Belge Alıntısı:
+===+
İslam İşbirliği Teşkilatı (İİT)’nın etkinliğinin artırılması İslam dünyası için bir tercih olmaktan ziyade zorunluluk. Ekonomik kapasiteyle birlikte ekonomik işbirliğinin, siyasi meşruiyetle birlikte siyasi istikrarın ve sosyo-kültürel kalkınma ile birlikte kültürel işbirliğinin, askeri kapasiteyle beraber askeri ittifakın maksimize edilmesiyle ancak ‘işbirliğinden birliğe’ doğru bir dönüşüm seyri yakalanabilir.

Osmanlı Devleti’nin çöküşünden 50 sene sonra (1969) kurulan İslam İşbirliği Teşkilatı-İİT (eski adıyla İslam Konferansı Örgütü-İKÖ), kuruluşundan 47 sene sonra, etkinliğini artırabilecek önemli bir fırsatı Türkiye’nin dönem başkanlığını devralacağı 13. İslam Zirvesi Konferansı ile yakalayabilir.
+===+
Görevler:
1/ İslam İşbirliği Teşkilatı metninden "İslam İşbirliği Teşkilatı (İİT)’nın" ifadesiyle başlayıp "dönüşüm seyri yakalanabilir." ifadesine kadar uzanan bölümün tamamını hiç değiştirmeden geri verin.
2/ İslam İşbirliği Teşkilatı metnini kaldığı yerden sürdürün.
Bu girdiler başka bir kaynaktan alınmıştır.
+===+
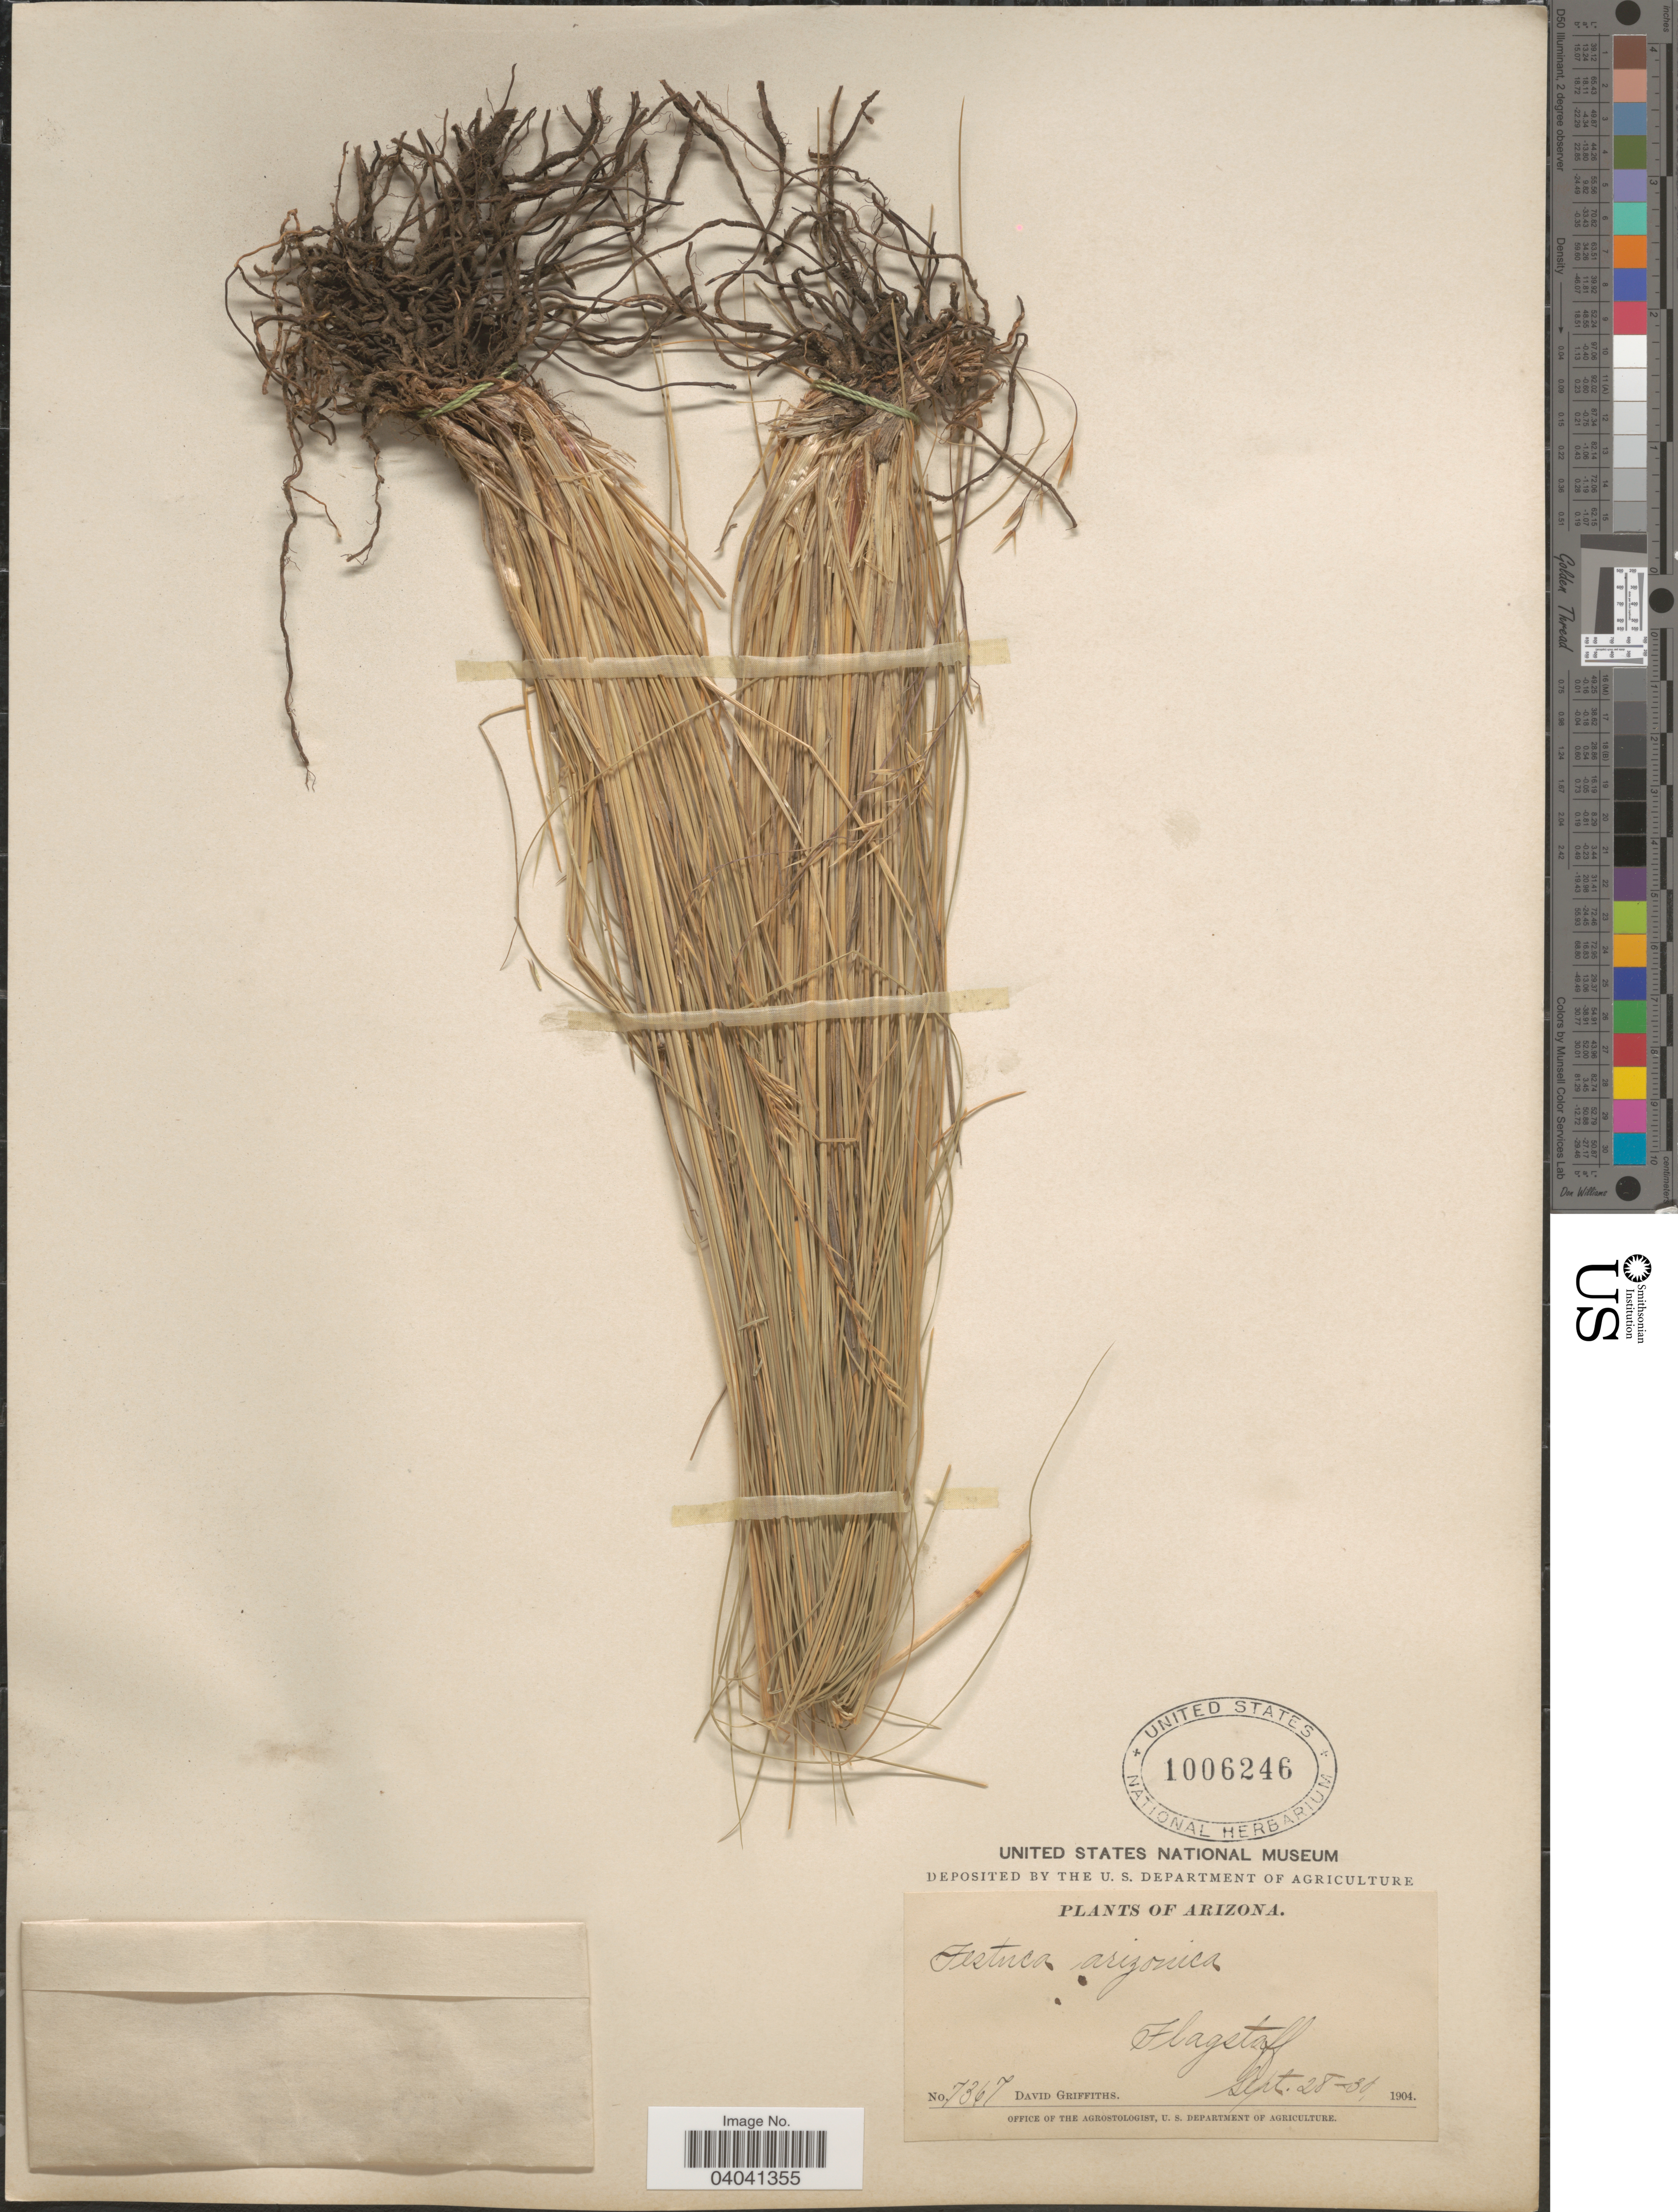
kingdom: Plantae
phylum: Tracheophyta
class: Liliopsida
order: Poales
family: Poaceae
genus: Festuca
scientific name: Festuca arizonica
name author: Vasey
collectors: D. Griffiths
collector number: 7367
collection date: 1904-09-28/1904-09-30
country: United States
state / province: Arizona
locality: Flagstaff.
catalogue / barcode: US 1006246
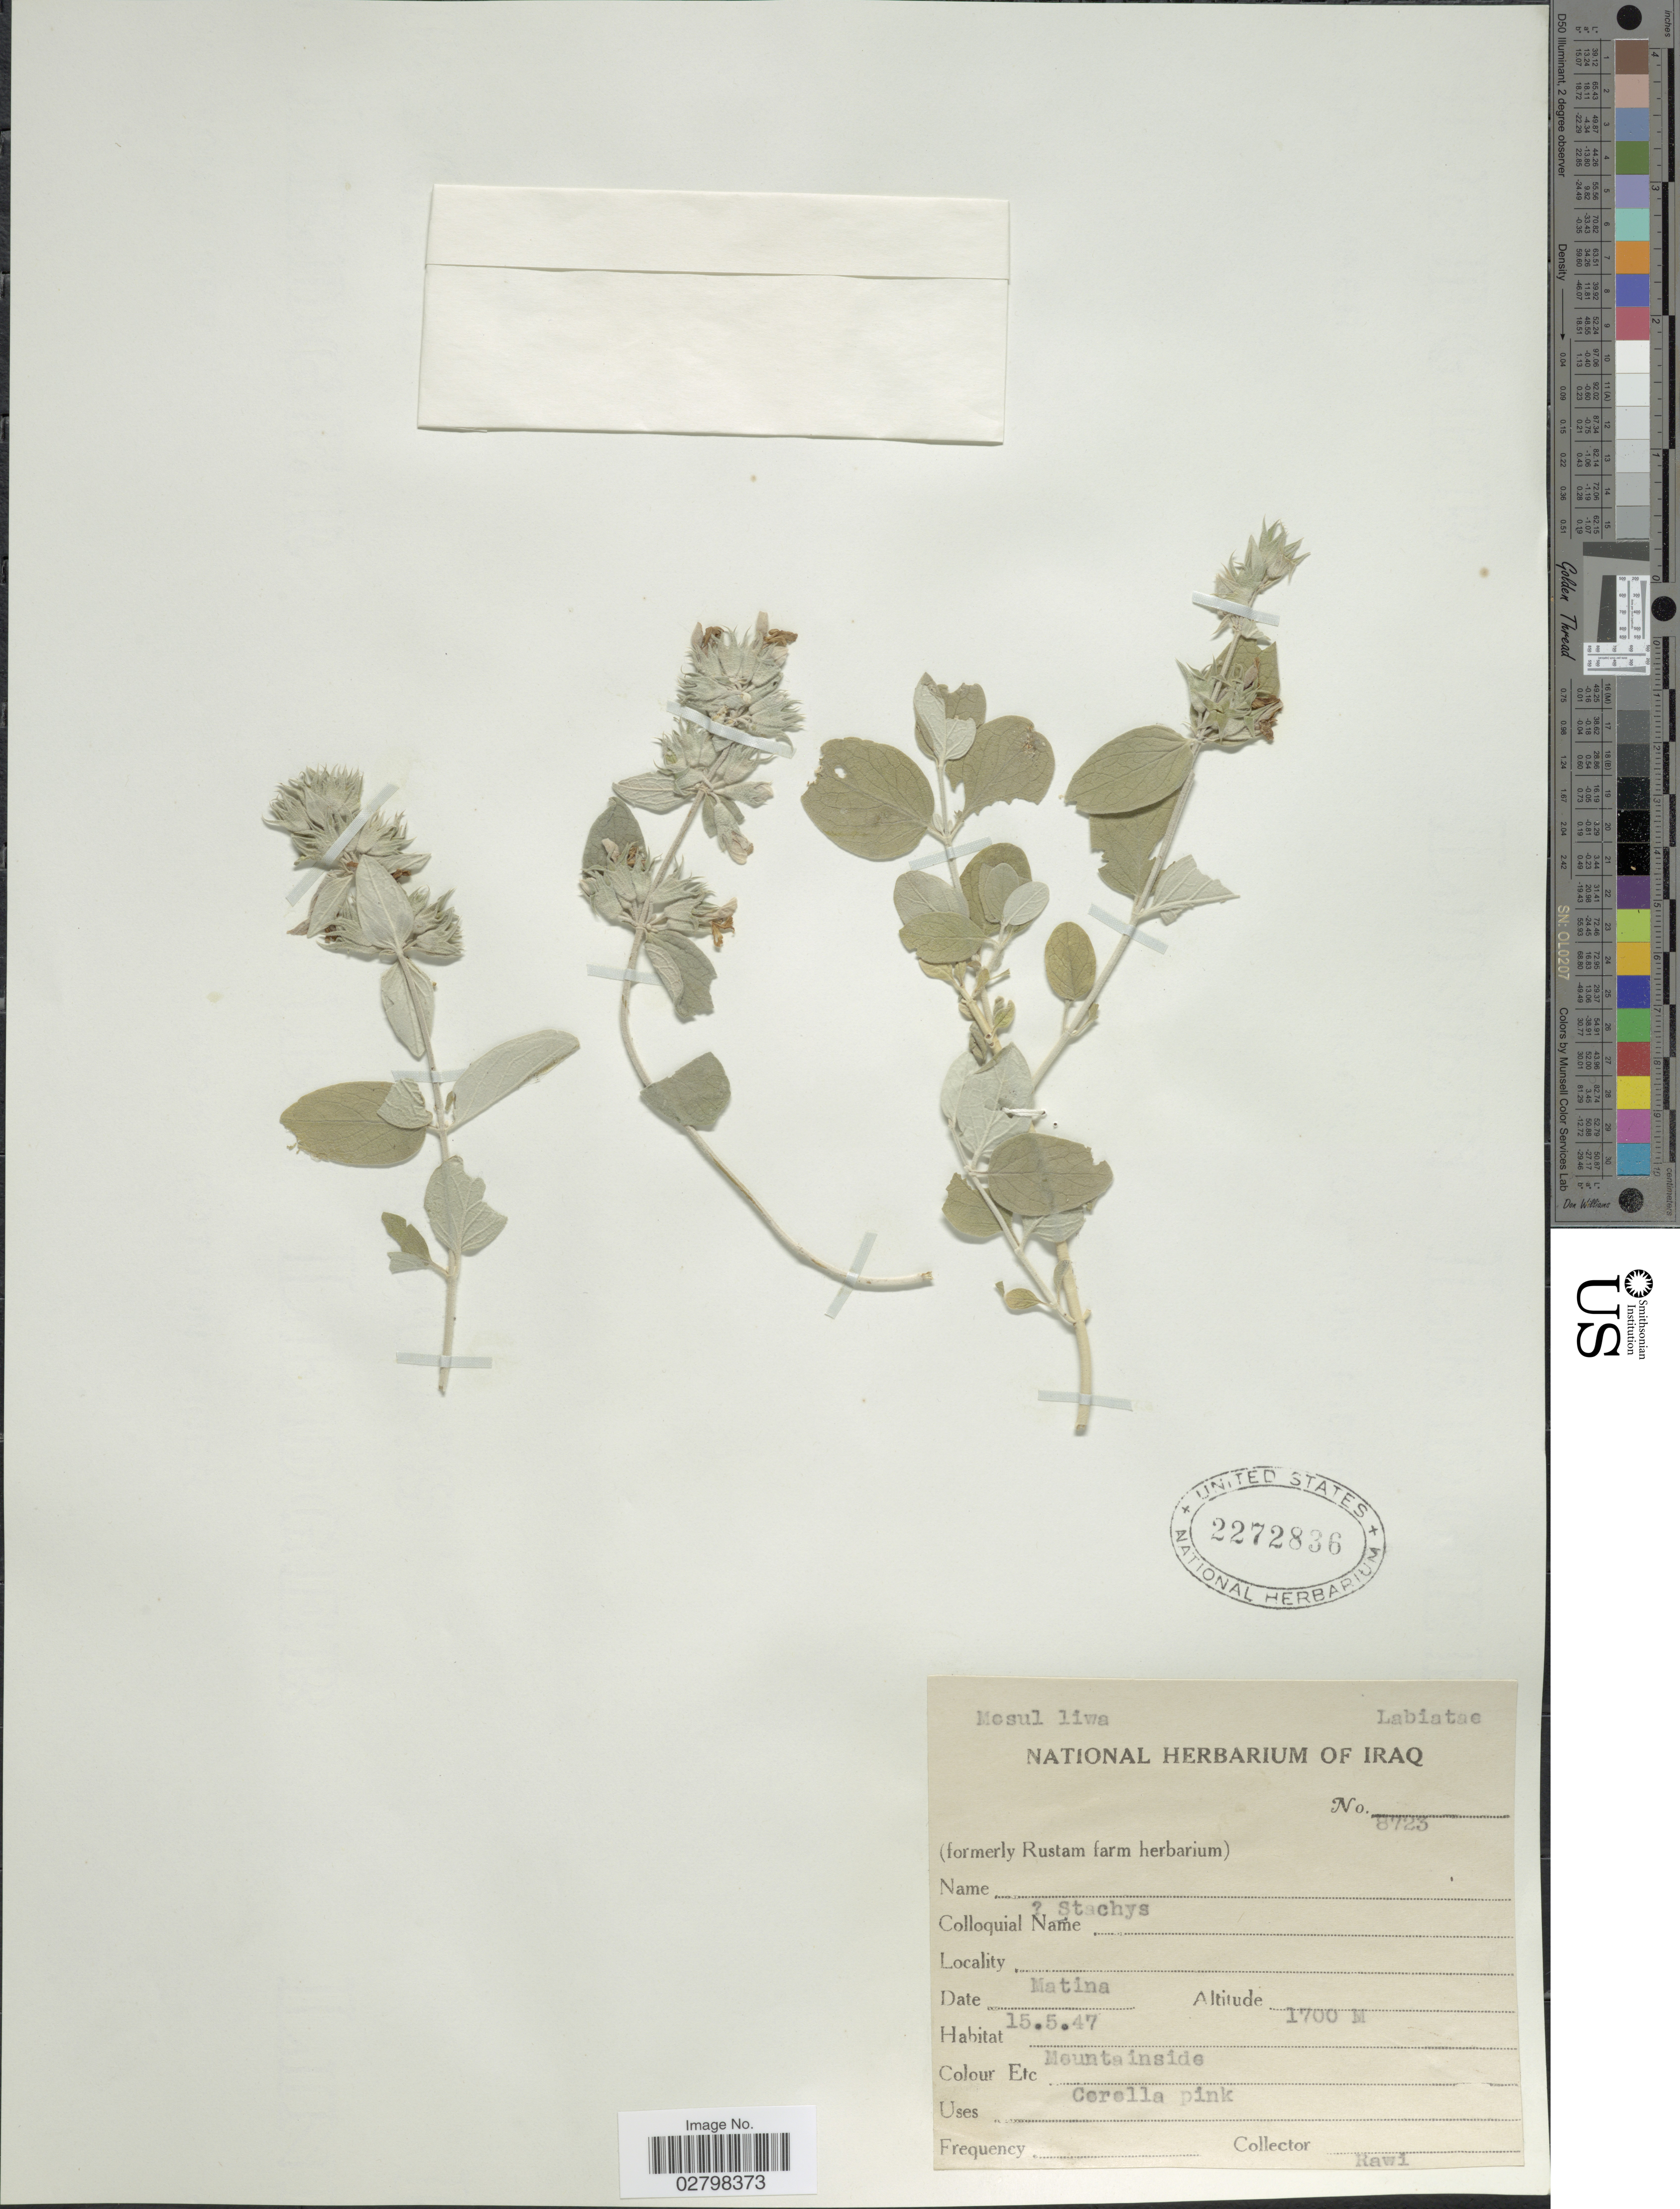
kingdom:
+===+
Görev Yanıtları:
1/
İslam İşbirliği Teşkilatı (İİT)’nın etkinliğinin artırılması İslam dünyası için bir tercih olmaktan ziyade zorunluluk. Ekonomik kapasiteyle birlikte ekonomik işbirliğinin, siyasi meşruiyetle birlikte siyasi istikrarın ve sosyo-kültürel kalkınma ile birlikte kültürel işbirliğinin, askeri kapasiteyle beraber askeri ittifakın maksimize edilmesiyle ancak ‘işbirliğinden birliğe’ doğru bir dönüşüm seyri yakalanabilir.

2/
98 sene önce İstanbul’da düşen bayrağın yeniden İstanbul’dan kaldırılma hayalinin cazibesi bile 30’dan fazla hükümet ve devlet başkanının son zirveye katılmasını sağladı. Hâlâ İslam Dünyası’nın kalbinin İstanbul’da attığının, Türkiye’nin tarihi derinliği bulunan temsil kabiliyetinin canlı oluşunun ve İslam Dünyası’nı bir araya getirebilecek mihver devletlerden birisi olduğunun önemli bir işareti bu.

Fanatik bir Yahudi’nin Mescid-i Aksa’yı kundaklama teşebbüsü sonrası Rabat’taki bir konferansta kurulması kararlaştırılan ve merkezi Kudüs olarak kabul edilen Teşkilat’ın kuruluş yılındaki şartlardan çok daha derin ve yaygın sorunların odağında bulunan İslam Dünyası, tarihinde hiç olmadığı kadar işbirliğine ve birliğe muhtaç durumda bugün. 

Bu ihtiyacın Müslüman toplumlarca hissedilmesi ve bilinmesi yetmiyor; hükümetlere yansıması, her saha ve ölçekte buna uygun mekanizmaların kurulması, bu ihtiyaca göre siyaset üretilmesi, somut, kararlı ve sürdürülebilir adımların atılması gerekiyor.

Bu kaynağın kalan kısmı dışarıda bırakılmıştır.